# General > Birdwatching >  Bonaparte's Gull and Mandarin Duck

## Seabird

This picture would not have be possible but for the skill and Knowledge of Kas who knew of the bird rough location and knew from her birding skills  what to look for.
Looks very simular to a black Headed Gull, is slightly smaller and has a black beak instead of a red beak.
Located on the Thurso River, Thurso.



I wasn't going to post this pic because the Maderin Duck pic was already on the forum.
Kas insisted i did.
This is one of the two on the pond at Thurso who are thought to be escapees.

----------


## WeeBurd

Stunning pic of the Mandarin, Colin!

----------


## kas

Great shots there, the Mandarin is fantastic. Lets hope we have the same luck with the cetaceans this year.

----------


## the_count

I'd heard there was a Bonapartes in thurso but thought it had left already lol.
And I was gonna pop into thurso to get pictures of the mandrins today but the cars off the road ... typical lol  ::

----------


## Kenn

Lovely pictures as always Colin, But why Bonaparte's Gull?

----------


## gollach

> Lovely pictures as always Colin, But why Bonaparte's Gull?
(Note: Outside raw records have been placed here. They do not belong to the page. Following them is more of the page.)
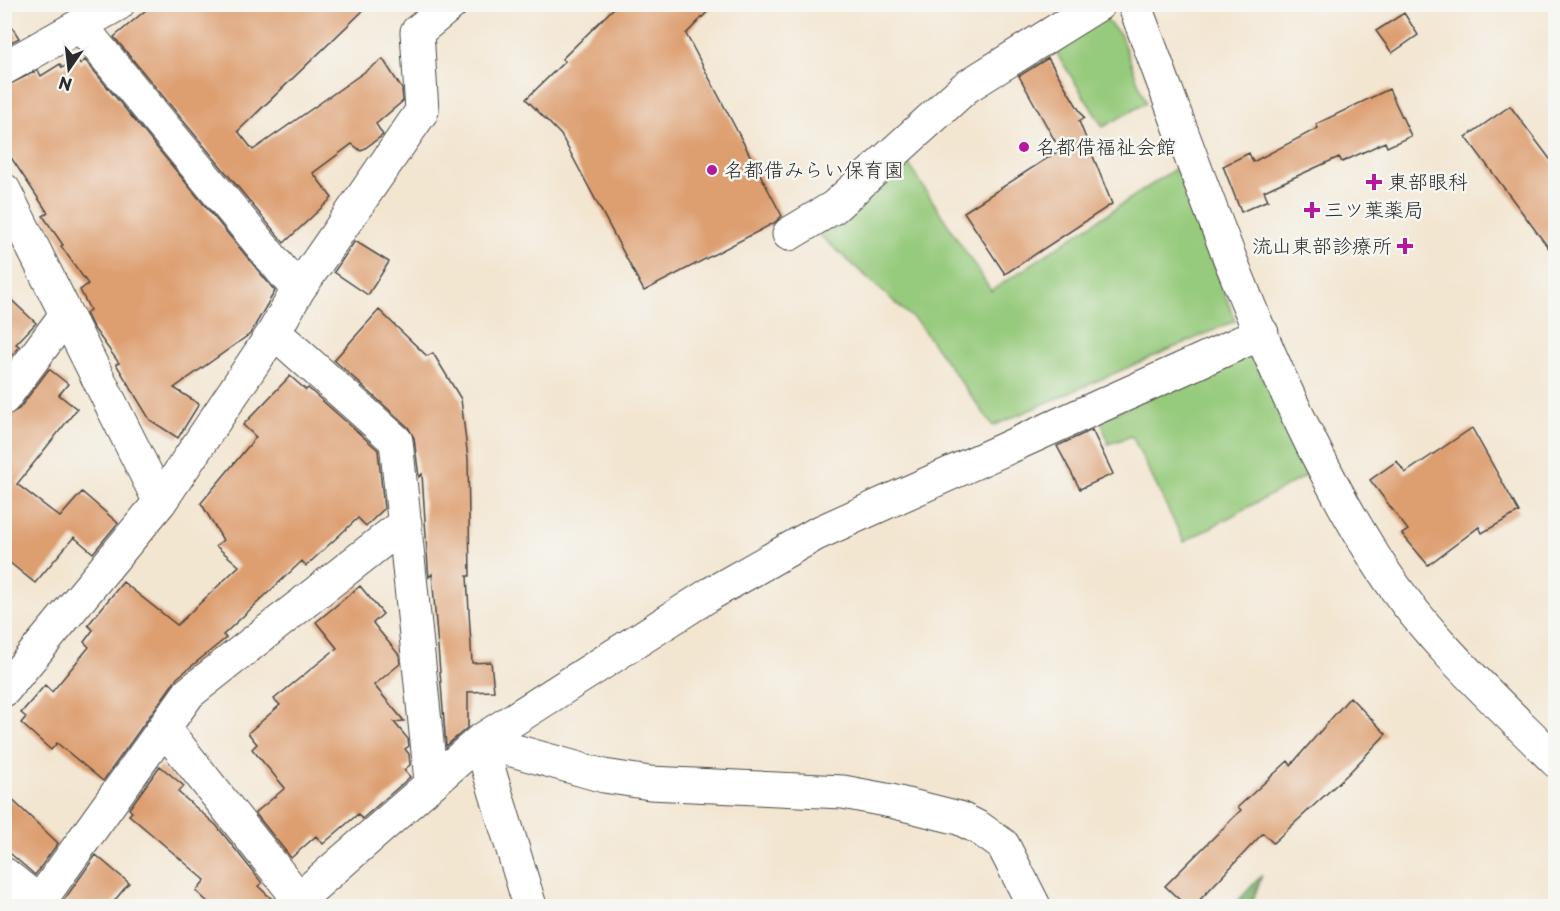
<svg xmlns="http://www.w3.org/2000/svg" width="1560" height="911" viewBox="0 0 1560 911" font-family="'Playpen Sans','Klee One',sans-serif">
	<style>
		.green { fill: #96ca7b; stroke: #607a53; stroke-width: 1.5 }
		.forest { fill: #78ae6b; stroke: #526c4b; stroke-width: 1.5 }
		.building { fill: #dd9e70 }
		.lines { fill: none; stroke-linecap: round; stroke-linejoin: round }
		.minor-casing { stroke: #494744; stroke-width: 35 }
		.minor { stroke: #fff; stroke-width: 33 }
		.poi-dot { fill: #b5179e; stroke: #f6f6f2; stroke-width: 2 }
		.labels { text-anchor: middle; stroke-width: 5; stroke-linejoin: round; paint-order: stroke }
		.poi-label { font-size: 20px; fill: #2b2b2b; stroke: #f6f6f2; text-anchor: start }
	</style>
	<rect width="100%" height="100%" fill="#f6f6f2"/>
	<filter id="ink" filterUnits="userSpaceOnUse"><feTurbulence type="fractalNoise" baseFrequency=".0167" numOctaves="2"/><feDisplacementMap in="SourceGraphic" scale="12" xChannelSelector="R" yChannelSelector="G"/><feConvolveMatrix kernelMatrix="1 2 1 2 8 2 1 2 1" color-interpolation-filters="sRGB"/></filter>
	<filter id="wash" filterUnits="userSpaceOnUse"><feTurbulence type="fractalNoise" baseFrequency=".008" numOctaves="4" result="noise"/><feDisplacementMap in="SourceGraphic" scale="24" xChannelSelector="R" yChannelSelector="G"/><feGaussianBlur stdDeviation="1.35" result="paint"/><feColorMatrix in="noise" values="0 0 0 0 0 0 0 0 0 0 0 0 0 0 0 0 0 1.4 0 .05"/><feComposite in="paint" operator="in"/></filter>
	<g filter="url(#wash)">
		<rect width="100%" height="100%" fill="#f3e6d1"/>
		<!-- green -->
		<path class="green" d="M 1104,18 L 1120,34 L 1146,103 L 1103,127 L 1054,49 Z
			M 904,157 L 991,291 L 1178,167 L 1235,321 L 993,426 L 918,323 L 813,229 Z
			M 1249,350 L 1311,473 L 1184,542 L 1132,436 L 1108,444 L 1101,419 Z"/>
		<!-- forest -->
		<path class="forest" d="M 1262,875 L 1251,906 L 1233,906 Z"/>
		<g id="blocks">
			<!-- building -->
			<path class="building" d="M 153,4 L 370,4 L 238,131 L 253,150 L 383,59 L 402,89 L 403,101 L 376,124 L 383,135 L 361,151 L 352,144 L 313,173 L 332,198 L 284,243 L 114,37 Z
				M 618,4 L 715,4 L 686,34 L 782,216 L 774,223 L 644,291 L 561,135 L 526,99 L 565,61 L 562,59 Z
				M 1404,13 L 1418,35 L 1392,53 L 1376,31 Z
				M 4,15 L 19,38 L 4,46 Z
				M 77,58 L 80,64 L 85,60 L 275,291 L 250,334 L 174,388 L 199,404 L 178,438 L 150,420 L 116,364 L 119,363 L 93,327 L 86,313 L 90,310 L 80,290 L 88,284 L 61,246 L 63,245 L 43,216 L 48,213 L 4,147 L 4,87 L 38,70 L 41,76 L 60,64 L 62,68 Z
				M 1048,58 L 1084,118 L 1079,121 L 1112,204 L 1005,274 L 964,212 L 1060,150 L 1019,76 Z
				M 1389,89 L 1411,136 L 1387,147 L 1385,142 L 1342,162 L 1339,157 L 1264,191 L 1268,200 L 1241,212 L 1223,166 L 1249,153 L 1253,162 L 1318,128 L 1316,124 Z
				M 1510,106 L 1556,167 L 1556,258 L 1466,137 Z
				M 355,241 L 389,262 L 368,295 L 334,272 Z
				M 4,293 L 36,323 L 16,344 L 19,346 L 4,366 Z
				M 379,310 L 427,356 L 433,353 L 461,399 L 468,459 L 470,576 L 467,576 L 472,663 L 491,662 L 494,691 L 468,692 L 468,727 L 446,746 L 432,574 L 429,577 L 428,567 L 422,474 L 419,477 L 414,438 L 408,427 L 334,360 Z
				M 49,369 L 68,384 L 59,395 L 77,409 L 17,484 L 60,517 L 82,492 L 118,523 L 93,553 L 74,537 L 35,583 L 4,558 L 4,416 L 19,409 Z
				M 290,376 L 306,390 L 308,388 L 378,450 L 384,509 L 366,526 L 358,518 L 306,566 L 302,561 L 223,635 L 226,638 L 177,678 L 103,781 L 57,743 L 51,750 L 21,723 L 26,717 L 21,713 L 45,685 L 52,692 L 89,647 L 84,642 L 93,630 L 88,625 L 123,582 L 177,625 L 239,566 L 216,546 L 223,540 L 201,503 L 256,437 L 243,425 Z
				M 1472,428 L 1519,512 L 1482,533 L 1479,527 L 1428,565 L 1402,534 L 1408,530 L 1370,480 L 1397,461 L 1405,473 Z
				M 1092,430 L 1113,474 L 1080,489 L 1057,446 Z
				M 360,586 L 383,614 L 373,623 L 399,655 L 400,664 L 374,685 L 404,721 L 394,722 L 408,739 L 409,746 L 405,749 L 409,754 L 410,765 L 404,770 L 410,777 L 362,819 L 358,814 L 323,844 L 316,836 L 291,858 L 255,813 L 285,788 L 252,749 L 257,744 L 248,733 L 280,705 L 274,699 L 337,648 L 316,622 Z
				M 1350,697 L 1386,734 L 1348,774 L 1273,843 L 1263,833 L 1194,906 L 1186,906 L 1165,886 L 1241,810 L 1238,807 L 1288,761 L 1291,765 Z
				M 160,766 L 184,786 L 178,792 L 216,825 L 262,883 L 258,886 L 273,900 L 273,906 L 212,906 L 196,891 L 205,880 L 129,815 L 132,812 L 129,809 Z
				M 4,792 L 58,843 L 35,875 L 4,848 Z
				M 96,855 L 129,883 L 110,906 L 72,906 L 64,900 Z"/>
		</g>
	</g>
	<g filter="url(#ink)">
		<use href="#blocks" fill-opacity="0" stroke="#494744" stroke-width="1.5"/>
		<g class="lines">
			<!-- minor casing -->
			<g class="minor-casing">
				<path id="minor" d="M 1134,4 C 1204,189 1270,390 1375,558 C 1423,635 1492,697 1556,761
					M 80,25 L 298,290
					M 4,68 L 118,4
					M 4,190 L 160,502
					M 789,234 L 834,207 L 966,87 L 1099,4
					M 274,332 L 396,441 L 431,781
					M 4,398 L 65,316
					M 4,690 L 160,502 L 274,332 L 298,290 L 422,111 L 417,32 L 451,4
					M 164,728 L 299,899
					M 480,741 L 604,776 L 650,783 L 843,792 L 891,801 L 959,818 L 979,828 L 1003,845 L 1034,906
					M 480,741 L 530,906
					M 4,874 L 44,906
					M 39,902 L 189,693 L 405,523
					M 291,906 L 480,741 L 712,593 L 816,534 L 1262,333"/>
			</g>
			<!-- minor -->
			<use href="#minor" class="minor"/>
		</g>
	</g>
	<!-- markers -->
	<g class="poi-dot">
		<circle cx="1024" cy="147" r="6"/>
		<circle cx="712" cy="170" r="6"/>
		<path d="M1371 173h6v6h6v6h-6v6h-6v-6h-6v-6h6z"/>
		<path d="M1309 201h6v6h6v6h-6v6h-6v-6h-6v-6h6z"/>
		<path d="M1402 237h6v6h6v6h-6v6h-6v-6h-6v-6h6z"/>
	</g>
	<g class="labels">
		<!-- poi labels -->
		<g class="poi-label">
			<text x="1036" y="154">名都借福祉会館</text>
			<text x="724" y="177">名都借みらい保育園</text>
			<text x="1388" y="189">東部眼科</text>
			<text x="1324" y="217">三ツ葉薬局</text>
			<text x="1392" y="253" text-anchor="end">流山東部診療所</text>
		</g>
	</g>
	<!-- margin -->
	<rect width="1560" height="911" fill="none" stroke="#f6f6f2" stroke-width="24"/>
	<!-- north arrow -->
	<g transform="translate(69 69) rotate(194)" stroke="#f6f6f2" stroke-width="4.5" paint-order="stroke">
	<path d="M0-4.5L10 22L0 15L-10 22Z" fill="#2b2b2b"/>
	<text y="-9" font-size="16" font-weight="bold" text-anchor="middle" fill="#2b2b2b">N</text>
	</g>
</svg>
named after Prince Charles Lucien Bonaparte, a zoologist and nephew of Napoleon

more at 
http://en.wikipedia.org/wiki/Bonaparte's_Gull 
and 
http://www.birds.cornell.edu/AllAbou...rtes_Gull.html

----------


## Kenn

Many thanks gollach.

----------


## kas

My attempts, not as good as yours but still good for me.

----------


## kas

What we gonna find next weekend then. Our first dolphins maybe?

----------


## Seabird

As you know i've had two sightings of Dolphins so far this year but alas not within camera range.
But i live in hope, but failing that there's always Chanonry Point.

Colin

----------


## bluelady

lovely pics Colin  :Wink:

----------


## grumpyhippo

Had a wander down to the boating pond this morning, they're still there and what a pair of posers they are.......

----------


## Kenn

Great pics as always grummyhippo, are these two going to be the most photographed birds in Caithness?

----------